Of course she would know. Ash put little faith in labels; in his experience, a title had never made a man worthwhile. You judged a man—or a woman—by what he did, how he spoke, the way he met your eyes…or failed to do so. But too many others eschewed actual observation in lieu of proxies. Who your father was. Whether your parents had been married. How much wealth you had, and how long it had been in your family.

“I understand,” he said softly. “Your life would have been very different if you’d been Parford’s daughter, instead of his servant.”

She looked up at him, a sad tilt to her eyes. He had a sudden urge to burn every one of those dull, severe frocks. He wanted to replace them with vibrant silks—something to draw attention to her, to bring out the intelligent light in her eyes. Anything to chase away the haunting sadness that touched her features. It felt as if his own grief echoed through her.

She reached out and set her hand atop his. It was, perhaps, the first time she had deliberately touched him since he’d returned from London. He sucked in his breath, hoping. He could feel the warmth of her against him. He turned his hand to press hers. He hadn’t meant to grip so hard, but she did not pull away.

“I know precisely how you feel,” she said. “What I do not know is why you are in here, watching them, instead of out there forcing your way in. I can attest to the efficacy of your charm.”

She turned her face up to his, her dark eyes glinting.

“Can you, then? Attest to my charm?”

He had not let go of her hand. He ought to have, but he didn’t dare—and she was gripping him back so hard, her fingernails cutting into his palm with the best kind of pain.

“Intimately,” she said again.

He wasn’t displaying any of that vaunted charm now. He dropped her hand and looked away. “I wish to God,” he said passionately, “that I had never gone to India. I wish I had never left them. But I did, little knowing that the gulf my actions would open would be wider than a handful of years and a few thousand miles of ocean. I wish I had not gone.”

“No, you don’t.”

“Pardon?” She’d spoken so matter-of-factly that he could scarcely believe what he had heard.
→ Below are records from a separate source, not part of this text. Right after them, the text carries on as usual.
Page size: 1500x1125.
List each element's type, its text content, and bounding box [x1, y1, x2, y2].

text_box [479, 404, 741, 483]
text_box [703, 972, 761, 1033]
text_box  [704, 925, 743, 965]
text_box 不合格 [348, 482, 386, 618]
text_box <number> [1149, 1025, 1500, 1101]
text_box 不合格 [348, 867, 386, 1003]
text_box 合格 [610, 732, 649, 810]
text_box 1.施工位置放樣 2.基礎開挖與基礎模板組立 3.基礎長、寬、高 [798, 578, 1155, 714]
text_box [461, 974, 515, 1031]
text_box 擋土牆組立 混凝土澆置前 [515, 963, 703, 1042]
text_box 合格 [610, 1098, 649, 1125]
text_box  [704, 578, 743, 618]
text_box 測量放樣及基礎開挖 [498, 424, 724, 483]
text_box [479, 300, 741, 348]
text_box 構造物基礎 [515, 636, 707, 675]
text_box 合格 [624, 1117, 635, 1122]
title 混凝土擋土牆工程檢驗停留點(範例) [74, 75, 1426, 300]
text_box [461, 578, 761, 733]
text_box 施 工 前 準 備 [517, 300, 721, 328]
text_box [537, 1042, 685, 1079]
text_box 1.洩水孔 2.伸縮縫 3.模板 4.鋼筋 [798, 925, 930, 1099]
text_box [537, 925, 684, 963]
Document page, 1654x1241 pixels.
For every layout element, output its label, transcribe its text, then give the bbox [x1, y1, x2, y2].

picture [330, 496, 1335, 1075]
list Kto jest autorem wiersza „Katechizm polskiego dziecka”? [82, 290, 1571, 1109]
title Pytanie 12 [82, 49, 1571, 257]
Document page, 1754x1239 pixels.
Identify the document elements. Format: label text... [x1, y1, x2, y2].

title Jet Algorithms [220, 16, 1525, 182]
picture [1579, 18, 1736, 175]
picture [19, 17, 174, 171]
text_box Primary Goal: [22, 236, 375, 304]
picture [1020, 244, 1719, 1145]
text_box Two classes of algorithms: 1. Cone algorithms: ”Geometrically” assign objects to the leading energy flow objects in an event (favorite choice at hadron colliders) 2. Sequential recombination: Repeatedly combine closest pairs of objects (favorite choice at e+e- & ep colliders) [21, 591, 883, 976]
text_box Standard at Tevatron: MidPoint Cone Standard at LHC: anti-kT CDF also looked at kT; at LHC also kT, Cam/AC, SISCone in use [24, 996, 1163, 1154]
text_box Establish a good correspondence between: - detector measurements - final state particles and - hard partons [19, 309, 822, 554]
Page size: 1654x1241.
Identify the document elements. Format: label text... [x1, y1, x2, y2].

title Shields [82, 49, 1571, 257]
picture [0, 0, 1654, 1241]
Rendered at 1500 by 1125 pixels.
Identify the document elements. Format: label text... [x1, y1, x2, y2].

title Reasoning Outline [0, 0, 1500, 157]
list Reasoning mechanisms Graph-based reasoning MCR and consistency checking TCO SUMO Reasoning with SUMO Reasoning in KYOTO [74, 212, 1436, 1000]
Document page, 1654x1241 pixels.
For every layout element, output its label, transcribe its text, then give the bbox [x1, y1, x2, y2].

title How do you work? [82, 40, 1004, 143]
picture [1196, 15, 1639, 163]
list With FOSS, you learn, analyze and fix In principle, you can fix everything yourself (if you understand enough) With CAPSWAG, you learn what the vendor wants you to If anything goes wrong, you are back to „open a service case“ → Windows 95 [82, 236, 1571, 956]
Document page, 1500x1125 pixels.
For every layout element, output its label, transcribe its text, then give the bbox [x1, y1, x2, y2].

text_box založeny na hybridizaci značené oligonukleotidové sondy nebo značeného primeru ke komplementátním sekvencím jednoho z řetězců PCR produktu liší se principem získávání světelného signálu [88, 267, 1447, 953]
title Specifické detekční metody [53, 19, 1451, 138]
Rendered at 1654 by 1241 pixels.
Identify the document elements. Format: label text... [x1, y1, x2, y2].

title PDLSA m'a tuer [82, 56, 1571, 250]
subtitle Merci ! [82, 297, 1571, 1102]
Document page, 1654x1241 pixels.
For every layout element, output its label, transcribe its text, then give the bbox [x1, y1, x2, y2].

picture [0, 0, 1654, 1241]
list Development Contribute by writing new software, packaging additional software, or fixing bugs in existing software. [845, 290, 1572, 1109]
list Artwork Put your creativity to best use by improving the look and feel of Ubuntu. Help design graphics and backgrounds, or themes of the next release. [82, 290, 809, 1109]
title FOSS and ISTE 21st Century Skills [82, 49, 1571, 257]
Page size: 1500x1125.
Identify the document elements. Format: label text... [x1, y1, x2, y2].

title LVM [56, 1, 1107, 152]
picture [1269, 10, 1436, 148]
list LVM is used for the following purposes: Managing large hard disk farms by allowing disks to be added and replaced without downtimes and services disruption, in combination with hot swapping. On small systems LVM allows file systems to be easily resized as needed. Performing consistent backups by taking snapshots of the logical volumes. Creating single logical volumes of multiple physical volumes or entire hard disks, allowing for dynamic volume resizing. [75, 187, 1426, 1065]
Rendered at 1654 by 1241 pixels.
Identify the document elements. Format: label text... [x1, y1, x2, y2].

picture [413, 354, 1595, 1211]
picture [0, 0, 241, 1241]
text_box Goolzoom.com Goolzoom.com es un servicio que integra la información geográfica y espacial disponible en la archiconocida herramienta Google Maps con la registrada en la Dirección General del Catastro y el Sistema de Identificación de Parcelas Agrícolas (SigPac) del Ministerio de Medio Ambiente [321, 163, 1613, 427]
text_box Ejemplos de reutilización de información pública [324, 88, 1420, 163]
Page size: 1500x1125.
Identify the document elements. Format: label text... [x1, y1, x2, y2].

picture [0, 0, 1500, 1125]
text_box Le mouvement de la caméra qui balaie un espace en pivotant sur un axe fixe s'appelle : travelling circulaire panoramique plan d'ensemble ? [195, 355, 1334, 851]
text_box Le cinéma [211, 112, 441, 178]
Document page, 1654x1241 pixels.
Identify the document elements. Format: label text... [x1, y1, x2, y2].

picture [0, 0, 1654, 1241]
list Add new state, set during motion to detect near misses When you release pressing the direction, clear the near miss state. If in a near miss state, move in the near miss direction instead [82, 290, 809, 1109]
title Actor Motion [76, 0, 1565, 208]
“You heard me. You don’t wish any of this undone—not your time in India, not your stupendous fortune, nor even the suit in the ecclesiastical courts. Certainly not your place as a duke’s heir. I know you, Ash. Had you stayed in England with your brothers—had you merely accepted your lot in life and sunk into poverty, you wouldn’t be happy. You enjoy your wealth. You live to shower your brothers with presents. You would despise being a poor man.”

He let out a sigh. “It’s a hard woman who won’t even let a man indulge in a little unreasonableness. That seems most unfair.”

“What is unfair is that you want to have the benefits of your voyage to India without paying the price. That’s what makes this world so damnably awful—the choices you must make that cost you what you most desire.”

“It’s more than that, though. When I went to India…it was as if I chose to be an entirely different person. I gave up the chance to be a person like my father. He was a mill owner and a tradesman—but he loved to read. He would be gone on business for weeks, and when he returned, he’d bring back all sorts of books. I used to believe he knew everything. And now, my brothers take after him. I can’t. I’ve tried to figure it out. I’ve tried to become that person. But what you do when you’re young has a way of sticking with you. At fourteen, my brothers were reading. I was making my first five thousand pounds.” He shrugged. “I would trade every penny I had, if it would mean that I could walk down that path with them and talk like that.”